Mais de 14 milhões de dispositivos com Android foram infectados em uma campanha de adware que gerou aproximadamente US$ 1,5 milhão (R$ 4,9 milhões) para os cibercriminosos e teve o Brasil entre seus alvos principais.

O golpe foi descoberto pela Check Point, que informou o Google em março deste ano. A dona do sistema já deu um jeito no problema, mas o pico da ação ocorreu entre abril e maio de 2016 — e a empresa de segurança acredita que muitos aparelhos permaneçam infectados.

O que é e como opera

A campanha foi apelidada pela Check Point de “CopyCat”. Ela depende de que a pessoa instale um aplicativo de uma loja independente (não há evidências de que o Google Play tenha servido ao golpe) ou caia numa ação de phishing — quando você é aliciado a clicar, baixar e instalar o que não deveria. O app contaminado poderia ser cópia de algum serviço famoso, o que ajuda a enganar as vítimas.

Uma vez instalado, o CopyCat espera pelo momento em que o usuário reinicie seu dispositivo. Feito isso, ele baixa uma atualização com ferramentas para fazer “root”; se conseguir, o app instala um componente ao diretório de sistema que estabelece persistência, tornando sua remoção mais difícil.

Depois, o CopyCat injeta um código no “Zygote”, o processo por trás do lançamento de todos os aplicativos no Android. A partir daí, ele chega ao processo “system_server” e conquista poder sobre todos os serviços do sistema operacional.

Tudo isso permite que o CopyCat passe a exibir publicidade e roube créditos pela instalação de aplicativos. Além disso, por ter roteado o dispositivo, o adware é capaz de instalar outros apps fraudulentos.

Quem está por trás disso e quem foi afetado

A Check Point notou o golpe porque um celular da sua rede foi infectado. Por meio de engenharia reversa, a empresa descobriu que mais de 14 milhões de dispositivos estavam sob poder dos criminosos. Desses, 8 milhões (54% do total) haviam sido roteados, 3,8 milhões (26%) viram publicidade fraudulenta por causa do golpe e 4,4 milhões (30%) foram usados para roubo de créditos por instalação de apps.

Quase 100 milhões de anúncios foram exibidos para as vítimas, e houve 4,9 milhões de instalações fraudulentas de aplicativos por causa do CopyCat.

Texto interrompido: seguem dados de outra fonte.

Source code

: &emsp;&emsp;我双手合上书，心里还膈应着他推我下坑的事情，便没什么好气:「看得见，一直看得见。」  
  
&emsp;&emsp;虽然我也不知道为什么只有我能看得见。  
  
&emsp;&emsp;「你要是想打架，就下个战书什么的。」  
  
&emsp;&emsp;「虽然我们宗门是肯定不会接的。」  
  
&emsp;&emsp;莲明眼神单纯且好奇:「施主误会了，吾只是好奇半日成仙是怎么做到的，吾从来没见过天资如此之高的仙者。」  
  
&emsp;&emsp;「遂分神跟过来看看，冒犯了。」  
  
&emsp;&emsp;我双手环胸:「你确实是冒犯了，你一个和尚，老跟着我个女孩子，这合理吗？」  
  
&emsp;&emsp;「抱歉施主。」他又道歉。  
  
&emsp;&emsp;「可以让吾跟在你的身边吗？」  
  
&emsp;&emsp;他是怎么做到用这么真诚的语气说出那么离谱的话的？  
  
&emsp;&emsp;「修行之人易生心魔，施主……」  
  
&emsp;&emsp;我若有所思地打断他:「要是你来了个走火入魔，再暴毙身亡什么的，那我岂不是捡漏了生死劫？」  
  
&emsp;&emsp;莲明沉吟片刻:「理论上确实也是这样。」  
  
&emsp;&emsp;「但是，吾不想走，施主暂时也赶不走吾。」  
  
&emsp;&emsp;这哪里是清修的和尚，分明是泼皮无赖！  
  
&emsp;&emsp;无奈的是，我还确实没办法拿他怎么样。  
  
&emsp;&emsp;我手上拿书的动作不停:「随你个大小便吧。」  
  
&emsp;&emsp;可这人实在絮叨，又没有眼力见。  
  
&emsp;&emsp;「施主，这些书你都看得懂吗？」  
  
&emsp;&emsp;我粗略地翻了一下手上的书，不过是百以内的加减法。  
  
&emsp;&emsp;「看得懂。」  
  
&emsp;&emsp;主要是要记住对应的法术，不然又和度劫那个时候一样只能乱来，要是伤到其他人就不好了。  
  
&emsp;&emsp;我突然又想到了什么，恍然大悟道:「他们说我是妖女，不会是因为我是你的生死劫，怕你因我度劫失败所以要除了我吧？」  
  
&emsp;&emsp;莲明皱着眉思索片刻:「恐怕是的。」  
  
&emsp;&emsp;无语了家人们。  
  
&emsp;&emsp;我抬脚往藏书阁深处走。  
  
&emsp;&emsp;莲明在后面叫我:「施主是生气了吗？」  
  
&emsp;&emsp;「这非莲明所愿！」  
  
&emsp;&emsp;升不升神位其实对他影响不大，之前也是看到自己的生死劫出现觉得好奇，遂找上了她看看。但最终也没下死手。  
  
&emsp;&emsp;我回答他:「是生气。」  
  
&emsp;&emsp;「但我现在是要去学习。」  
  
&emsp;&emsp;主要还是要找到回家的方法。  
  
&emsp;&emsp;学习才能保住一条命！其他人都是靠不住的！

Índia (3,8 milhões), Paquistão (1 mi), Bangladesh (1 mi), Indonésia (1 mi) e Myanmar (610 mil) foram os cinco países mais afetados, mas o Brasil está dentro do top 10, já que foi o sétimo maior mercado para os responsáveis pelo CopyCat — 394,8 mil dispositivos foram infectados em terras tupiniquins.

Embora a Ásia tenha sido a região mais afetada, concentrando 55% das vítimas, a China quase não foi impactada, e a Check Point acredita que isso se deva ao fato de que os criminosos venham de lá. Há algumas ligações entre o golpe e a rede de anúncios MobiSummer, mas a empresa de segurança faz uma ressalva: “Embora essas conexões existam, isso não significa necessariamente que o malware tenha sido criado pela companhia, e é possível que os golpistas por trás disso tenham usado código e infraestrutura da MobiSummer sem o conhecimento da empresa.”

O que fazer para se manter seguro

Como notou a Check Point, o Google Play não serviu como meio para o ataque, mais um indicativo de que usar lojas independentes para baixar aplicativos traz riscos para o dono do aparelho.

Além disso, a altíssima taxa de sucesso em termos de root, com mais de 54% dos dispositivos atacados tendo sido roteados, mostra que é imprescindível manter o sistema o mais atualizado possível. Os criminosos conseguiram tamanha infiltração usando falhas antigas que só atingem versões do Android anteriores à 5 — e todas já foram corrigidas.

Resumindo: evite baixar apps fora da loja oficial e mantenha seu dispositivo atualizado.